By Bret Stephens / The New York Times
In 1992, as President George W. Bush was campaigning for reelection during a recession, he made the mistake of apparently reading a little too fully from a cue card. “Message: I care,” he said to an audience in Exeter, N.H. The gaffe became a subject of endless mockery and, as the political writer Mark Leibovich later observed, served as a kind of epitaph for a doomed campaign.
On Thursday, it was déjà vu all over again. Speaking to a union conference at the Washington Hilton, President Joe Biden rattled off a list of his ambitions for a second term. “Folks, imagine what we could do next,” he said, trying to rouse his audience. “Four more years — pause.”
The president seemed to quickly realize his mistake, at least to judge by the self-knowing grin that came over his face a few seconds later. An initial White House transcript of his remarks omitted the “pause,” claiming the word was inaudible. But as video of the remarks went viral someone seems to have thought better of that elision and restored the word to the current transcript.
If the Biden team is wise, they’ll get the president to repeat the line a few times in the form of a self-knowing wisecrack, much as they cleverly turned the anti-Biden “Let’s go Brandon” taunt into a cool “Dark Brandon” meme. Biden’s announcement Friday that he would be “happy to” debate Donald Trump in the fall might also help allay concerns about his mental acuity; assuming, of course, that he performs reasonably well in a debate.

> [WORK ITEM]:
Please carry on the column about Biden's "pause" slip above, starting after its last sentence.

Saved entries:
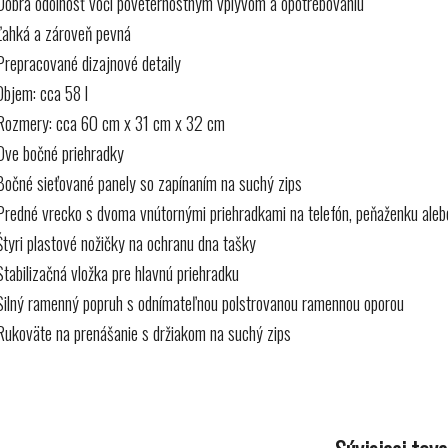
Dobrá odolnosť voči poveternostným vplyvom a opotrebovaniu
Ľahká a zároveň pevná
Prepracované dizajnové detaily
Objem: cca 58 l
Rozmery: cca 60 cm x 31 cm x 32 cm
Dve bočné priehradky
Bočné sieťované panely so zapínaním na suchý zips
Predné vrecko s dvoma vnútornými priehradkami na telefón, peňaženku aleb
Štyri plastové nožičky na ochranu dna tašky
Stabilizačná vložka pre hlavnú priehradku
Silný ramenný popruh s odnímateľnou polstrovanou ramennou oporou
Rukoväte na prenášanie s držiakom na suchý zips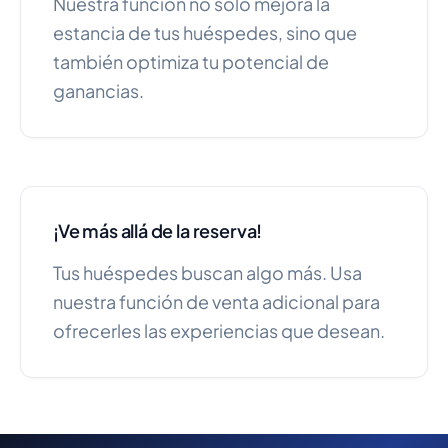
Nuestra función no solo mejora la
estancia de tus huéspedes, sino que
también optimiza tu potencial de
ganancias.
¡Ve más allá de la reserva!
Tus huéspedes buscan algo más. Usa
nuestra función de venta adicional para
ofrecerles las experiencias que desean.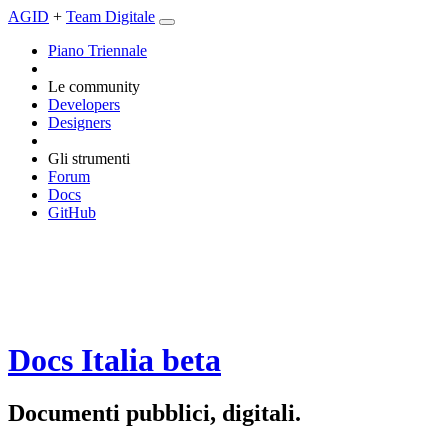
AGID
+
Team Digitale
Piano Triennale
Le community
Developers
Designers
Gli strumenti
Forum
Docs
GitHub
Docs Italia
beta
Documenti pubblici, digitali.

> [TASK ANSWER]:
But the larger problem for the Biden campaign is that perceptions about the president’s physical and mental fitness are hardly baseless. Axios reports that White House aides now surround the president as he walks across the South Lawn to his presidential helicopter; all for the purpose of disguising his shuffling walk. The New York Times has issued a statement calling it “troubling” that the president “has so actively and effectively avoided questions from independent journalists during his term.” One can reasonably speculate as to why the president and his staff would want to avoid such questions.
There was a time in American life where the White House and the press colluded to hide the infirmities or indiscretions of the sitting president: Woodrow Wilson’s stroke; Franklin Roosevelt’s wheelchair; John F. Kennedy’s chronic back pain (and philandering). It’s past time for this White House to accept that that time is over.